Die Bundespolizei plant nun die Abschiebung der Familie am Freitag 13. August 2021 mit Ryanair FR 6925 um 6 Uhr ab BER nach Odessa/Ukraine in Begleitung von neun Polizist:innen und einem:r Ärzt:in. Es ist zu vermuten, dass aus der Ukraine umgehend eine Abschiebung in die Türkei erfolgt.
„Wir lehnen die Inhaftierung Schutzsuchender am Flughafen und die Durchführung von Asylverfahren unter Haftbedingungen grundsätzlich ab“, sagt Georg Classen vom Flüchtlingsrat Berlin. „Besonders zynisch ist, dass im Flughafen Willy Brandt sogar Kinder ins Gefängnis gesperrt werden.“
„Menschen, die gefoltert wurden, sind in der Asylanhörung häufig nicht zu einem den Anforderungen genügenden Sachvortrag in der Lage. Die Ermittlung der Asylgründe und die gebotene medizinische Diagnostik ist bei psychisch Traumatisierten nicht im Schnellverfahren möglich, schon gar nicht in einer Haftanstalt unter Polizeibewachung. Vielmehr folgt dann aus dem Asylgesetz in Verbindung mit den Maßgaben der EU für besonders schutzbedürftige Asylsuchende ein Anspruch auf unmittelbare Entlassung aus der Haft am Flughafen“, sagt Dietrich Koch von Xenion e.V.

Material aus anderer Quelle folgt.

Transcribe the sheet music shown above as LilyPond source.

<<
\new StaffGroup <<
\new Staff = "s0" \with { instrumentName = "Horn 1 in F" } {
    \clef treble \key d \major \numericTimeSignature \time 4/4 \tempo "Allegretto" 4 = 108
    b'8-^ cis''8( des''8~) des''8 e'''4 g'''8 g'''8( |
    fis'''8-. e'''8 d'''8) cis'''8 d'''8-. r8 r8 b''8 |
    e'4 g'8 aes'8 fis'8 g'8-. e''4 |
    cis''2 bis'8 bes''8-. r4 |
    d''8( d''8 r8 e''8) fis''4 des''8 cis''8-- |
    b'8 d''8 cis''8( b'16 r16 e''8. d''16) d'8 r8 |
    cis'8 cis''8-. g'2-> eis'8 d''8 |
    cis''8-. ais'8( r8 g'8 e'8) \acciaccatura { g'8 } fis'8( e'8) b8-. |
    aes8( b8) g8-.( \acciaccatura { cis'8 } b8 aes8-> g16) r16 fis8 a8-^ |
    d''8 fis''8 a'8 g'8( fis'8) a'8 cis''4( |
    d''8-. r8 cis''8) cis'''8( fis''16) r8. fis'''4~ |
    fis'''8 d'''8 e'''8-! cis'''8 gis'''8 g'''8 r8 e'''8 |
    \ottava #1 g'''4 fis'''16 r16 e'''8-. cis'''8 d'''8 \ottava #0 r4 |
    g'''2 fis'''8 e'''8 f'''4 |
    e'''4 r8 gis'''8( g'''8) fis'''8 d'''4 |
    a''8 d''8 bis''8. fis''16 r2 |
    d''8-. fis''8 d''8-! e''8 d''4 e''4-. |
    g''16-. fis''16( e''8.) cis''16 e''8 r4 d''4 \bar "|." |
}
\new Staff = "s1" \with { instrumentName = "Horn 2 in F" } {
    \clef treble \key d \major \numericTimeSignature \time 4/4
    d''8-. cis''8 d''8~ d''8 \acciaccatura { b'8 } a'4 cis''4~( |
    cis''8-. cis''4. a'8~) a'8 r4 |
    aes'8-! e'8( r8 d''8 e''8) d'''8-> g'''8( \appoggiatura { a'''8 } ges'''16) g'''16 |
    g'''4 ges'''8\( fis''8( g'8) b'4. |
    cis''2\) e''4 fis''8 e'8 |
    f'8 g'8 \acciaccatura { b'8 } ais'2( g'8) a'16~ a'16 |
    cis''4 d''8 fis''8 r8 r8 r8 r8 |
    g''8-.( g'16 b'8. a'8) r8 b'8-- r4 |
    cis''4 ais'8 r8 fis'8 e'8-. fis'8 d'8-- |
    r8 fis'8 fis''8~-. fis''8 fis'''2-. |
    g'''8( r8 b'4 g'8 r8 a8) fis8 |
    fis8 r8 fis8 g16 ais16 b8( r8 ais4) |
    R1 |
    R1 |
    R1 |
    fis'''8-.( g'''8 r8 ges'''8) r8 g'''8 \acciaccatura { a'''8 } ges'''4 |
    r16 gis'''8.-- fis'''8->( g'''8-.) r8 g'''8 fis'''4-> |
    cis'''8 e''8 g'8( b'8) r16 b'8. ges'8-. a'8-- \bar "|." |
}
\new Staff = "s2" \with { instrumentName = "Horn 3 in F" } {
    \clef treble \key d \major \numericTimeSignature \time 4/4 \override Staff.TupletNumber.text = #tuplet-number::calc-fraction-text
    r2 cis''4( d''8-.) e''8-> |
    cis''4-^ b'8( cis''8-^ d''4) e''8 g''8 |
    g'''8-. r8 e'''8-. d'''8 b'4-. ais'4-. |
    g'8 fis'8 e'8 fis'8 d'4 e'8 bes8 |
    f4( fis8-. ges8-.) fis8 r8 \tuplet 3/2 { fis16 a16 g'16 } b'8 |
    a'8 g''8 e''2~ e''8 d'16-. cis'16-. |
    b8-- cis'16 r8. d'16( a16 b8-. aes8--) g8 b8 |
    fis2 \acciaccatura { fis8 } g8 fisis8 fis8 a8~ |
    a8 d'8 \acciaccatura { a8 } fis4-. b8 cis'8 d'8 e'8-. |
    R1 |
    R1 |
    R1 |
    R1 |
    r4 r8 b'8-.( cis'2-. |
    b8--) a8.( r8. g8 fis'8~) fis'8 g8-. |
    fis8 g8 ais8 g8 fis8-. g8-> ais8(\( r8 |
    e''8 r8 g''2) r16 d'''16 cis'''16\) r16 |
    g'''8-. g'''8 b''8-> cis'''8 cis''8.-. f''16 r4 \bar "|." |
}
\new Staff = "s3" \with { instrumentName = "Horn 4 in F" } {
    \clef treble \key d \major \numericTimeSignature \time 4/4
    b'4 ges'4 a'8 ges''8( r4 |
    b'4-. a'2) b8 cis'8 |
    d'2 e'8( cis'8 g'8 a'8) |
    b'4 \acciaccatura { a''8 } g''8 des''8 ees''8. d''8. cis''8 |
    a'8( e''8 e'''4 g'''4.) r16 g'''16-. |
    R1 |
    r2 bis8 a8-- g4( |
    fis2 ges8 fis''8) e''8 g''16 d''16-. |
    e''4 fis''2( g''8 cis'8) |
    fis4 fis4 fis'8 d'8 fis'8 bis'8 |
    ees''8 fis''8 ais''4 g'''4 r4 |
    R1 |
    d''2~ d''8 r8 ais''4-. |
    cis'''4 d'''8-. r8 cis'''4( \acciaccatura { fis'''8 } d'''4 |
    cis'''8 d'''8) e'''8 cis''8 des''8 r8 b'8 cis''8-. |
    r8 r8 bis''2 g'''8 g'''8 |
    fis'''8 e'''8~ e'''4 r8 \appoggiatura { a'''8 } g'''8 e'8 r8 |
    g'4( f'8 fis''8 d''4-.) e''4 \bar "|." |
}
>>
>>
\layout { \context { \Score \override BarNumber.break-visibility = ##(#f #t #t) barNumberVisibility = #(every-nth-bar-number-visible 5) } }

„Wir sind entsetzt über die Grausamkeit und die Rechtswidrigkeit, mit der die Bundespolizei und das BAMF gegen Familie C. vorgehen“, so Lotta Schwedler vom Flüchtlingsrat Brandenburg. „Die Art und Weise der Asylanhörung in der Haftanstalt des Flughafens widerspricht grundlegenden rechtsstaatlichen Prinzipien, die etwa auch bei der Vernehmung von Straftäter:innen zu beachten sind.“
Die fortdauernde Inhaftierung der Familie C. ist untragbar. Die Familie wird mitsamt ihren Kindern einer unerträglichen psychischen Belastung ausgesetzt. Die Mutter ist suizidal, der traumatisierte Vater leidet unter nächtlichen Panikattacken und ist psychisch nicht in der Lage, sich um die Familie zu kümmern, und die Kinder werden durch die Erlebnisse in der Haft schwer traumatisiert.
Der Umgang mit Asylsuchenden am Flughafen Willy Brandt, dessen Namensgeber selbst Asyl vor dem Naziregime suchen musste, ist eine Schande für Berlin und Brandenburg.
Wir fordern die Länder Berlin und Brandenburg auf,
• die Haftanstalt für Asylsuchende am Flughafen Willi Brandt umgehend aufzulösen.
Wir fordern die Bundespolizei und das BAMF auf,
• Familie C. mit sofortiger Wirkung aus der Asylhaftanstalt zu entlassen, die Einreise zu gewähren sowie
• eine Wiederholung der Asylanhörung unter fairen Bedingungen und in Freiheit mit der Möglichkeit einer vorherigen anwaltlichen Beratung und fachärztlichen Diagnostik.